Don't. Get. This. Dragged. Into. An. Employment. Tribunal.
"Cluster arrangements are temporary and clusters are not statutory organisations in their own right. It is envisaged, therefore, that Directors will continue to be employed by their current organisation."
"Once the functions and posts in the single executive team have been identified and the consultation commences, all affected CEs and Directors should be declared “at risk” and they will form part of the pooling arrangements described in this guidance."
"it is important to set out the context in which all leaders are expected to work to support SHA and PCT staff in the change processes which lead up to their abolitions in 2012 and 2013 respectively.
"One of the purposes of clusters is to offer a bridging structure to allow the change to be managed more effectively. Clusters will:
- Be actively supporting the development of GP Commissioning Consortia. This will include developing appropriate staff, those whose functions will move from PCTs to GP Consortia, eventually under TUPE provisions, so that they can best meet Consortia’s future requirements;. Whilst staff cannot be directly employed by consortia until they are authorised and become statutory bodies, consortia may choose to have certain staff assigned to them to help and support them during the transition;
- Be directly charged with sustaining commissioning expertise through the transition and enabling it to be formed into effective commissioning support arrangements from which consortia can choose. This is likely to include the creation of social enterprises and joint ventures with the independent and voluntary sector. Again this will enable clusters to support appropriate staff in developing opportunities with these new bodies;
- Be working with the emerging NHS Commissioning Board on how it might structure its local interfaces for primary care commissioning, oversight and support of GP Commissioning and regional and national specialist commissioning. Whilst it is not yet possible to be precise about what form these will take it provides a further opportunity for clusters to support existing staff in potential moves to the new landscape."

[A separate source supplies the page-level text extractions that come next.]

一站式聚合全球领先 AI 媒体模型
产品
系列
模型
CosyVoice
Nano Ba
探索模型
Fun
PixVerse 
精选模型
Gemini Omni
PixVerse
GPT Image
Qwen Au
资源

The third point above is your opportunity to rebuild the intermediate tier in a way SOS Lansley will not notice.
"The role of the statutory boards of PCTs remains key. In making the change to cluster executive teams the right balance needs to be struck to retaining the statutory roles, challenge and oversight from individual boards with having streamlined arrangements that enable effective executive action."

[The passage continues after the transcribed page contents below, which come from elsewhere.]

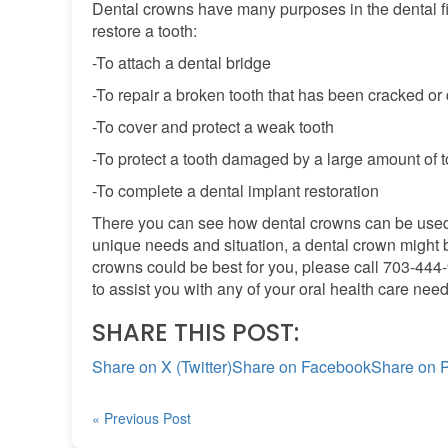
Dental crowns have many purposes in the dental f
restore a tooth:
-To attach a dental bridge
-To repair a broken tooth that has been cracked o
-To cover and protect a weak tooth
-To protect a tooth damaged by a large amount of 
-To complete a dental implant restoration
There you can see how dental crowns can be used 
unique needs and situation, a dental crown might be 
crowns could be best for you, please call 703-44
to assist you with any of your oral health care need
SHARE THIS POST:
Share on X (Twitter)
Share on Facebook
Share on P
« Previous Post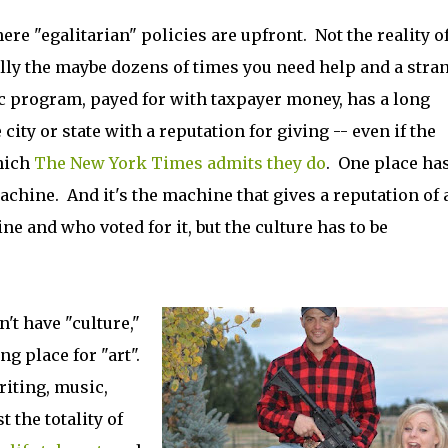
ere "egalitarian" policies are upfront. Not the reality of 
ally the maybe dozens of times you need help and a stra
ic program, payed for with taxpayer money, has a long
 city or state with a reputation for giving -- even if the
hich
The New York Times admits they do
. One place has
achine. And it's the machine that gives a reputation of 
ne and who voted for it, but the culture has to be
't have "culture,"
g place for "art".
riting, music,
the totality of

And in being sacked when the money goes wrong.
"Whilst there has already been significant local change in many parts of the country on the function and composition of PECs, and this will continue, the creation of clusters should not lead to the unnecessary loss of local structures for clinical engagement and leadership."
Keep having token meetings, but no biscuits.
I don't want to be unkind to whoever wrote the DH's PCT cluster implementation guidance.